Limited changes seen at NBE, Banque Misr, Banque Du Caire, and IDBE, although return on treasury bonds and bills was raised by 1%

Banks operating in the Egyptian market have ignored the decision the Central Bank of Egypt (CBE) made on 16 June to raise its basic interest rates by 1%. Banks neither responded to that decision, nor did they raise interest rates on their pound saving schemes.

The CBE’s Monetary Policy Committee decided to raise the basic interest rates at CBE by 1%, making the overnight deposit rate 11.75%, the overnight lending rate 12.75%, and both the CBE’s main operation and discount rate 12.25%.

The CBE’s basic interest rates are the most important indicators of the direction interest rates on the Egyptian pound in the Egyptian market will take. Usually, any change in these rates, whether an increase or decrease, is followed by similar changes among banks.

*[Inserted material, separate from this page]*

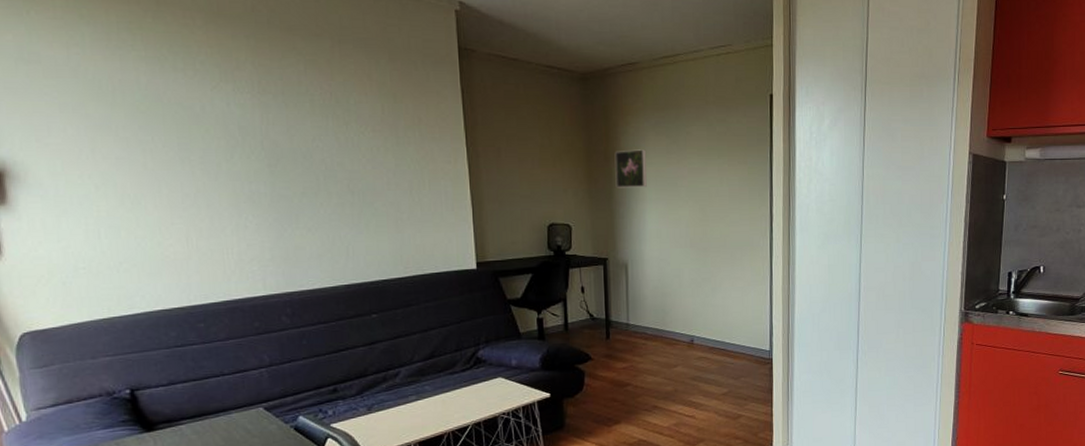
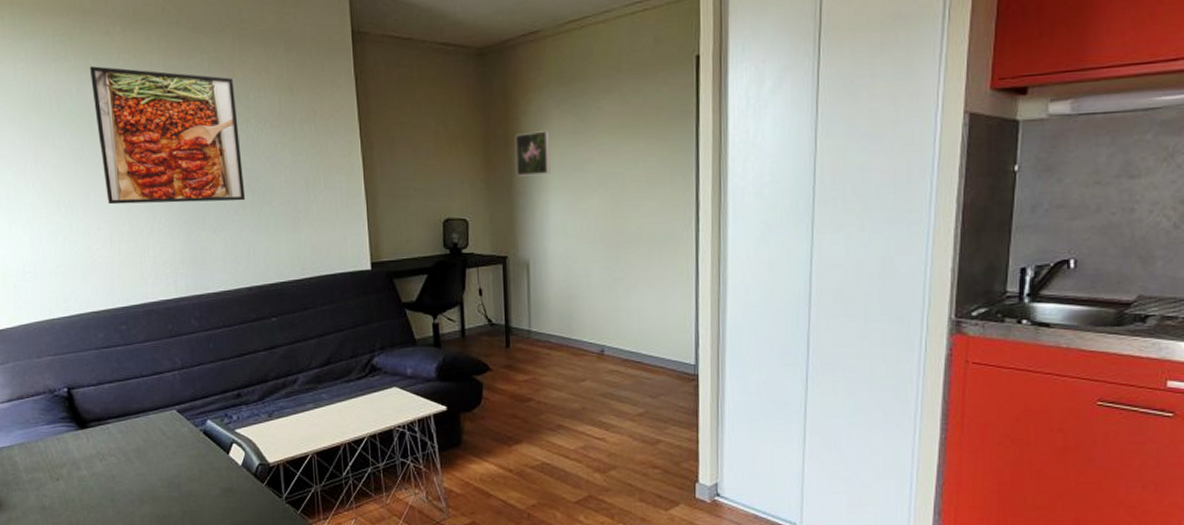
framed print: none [162,58,345,201] -> present [89,66,246,205]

Although the decision was made over a week ago, the market has seen only limited adjustments by the National Bank of Egypt (NBE), Banque Misr, Banque Du Caire, and Industrial Development and Workers Bank of Egypt (IDBE). The four banks have raised their interest rates on deposits and saving accounts, but have not changed the rate on savings certificates.

The lack of compliance comes in spite of the raise in the return on  treasury bonds and bills issued by the Ministry of Finance last week, which was approximately 1%. The ministry made these adjustments after the CBE’s decision to hike interest rates.

NBE has raised the interest rates by 1% on savings and 0.75% on  deposits, while Banque Misr has raised the interest rates on customers’ deposits by 1% and the return on savings accounts by 0.75%.

Banque Du Caire has raised the interest rates on deposits by 0.5% and on savings accounts by 0.4%, while IDBE has raised the interest rate on both the deposits and savings accounts by 1%.

The General Manager of Treasury at IDBE, Haitham Abdel Fattah, said savings certificates come with a relatively long maturity period and are expensive for banks. As a result, the return on treasury bonds may not cover that cost.

Osama El-Menilawy, the assistant general manager of the financial sector at a private bank operating in Egypt, said that the majority of banks provide good interest rates on their deposits and do not need to raise the interest rates for deposits.

He added that with regards to the interest rates on savings certificates, last week’s increase in the return of treasury bonds and bills is not enough to push banks to change the interest rates on their long-term savings certificates, particularly considering this increase may be temporary and the interest rates could be reduced at any time.

According to Tamer Youssef, the head of treasury at a foreign bank operating in the Egyptian market, the increase in the return of  treasury bonds and bills may not last more than three months in order to avoid negatively affecting  local public debt.

Youssef expects the return on debt instruments to decline again by the end of August, or the beginning of September.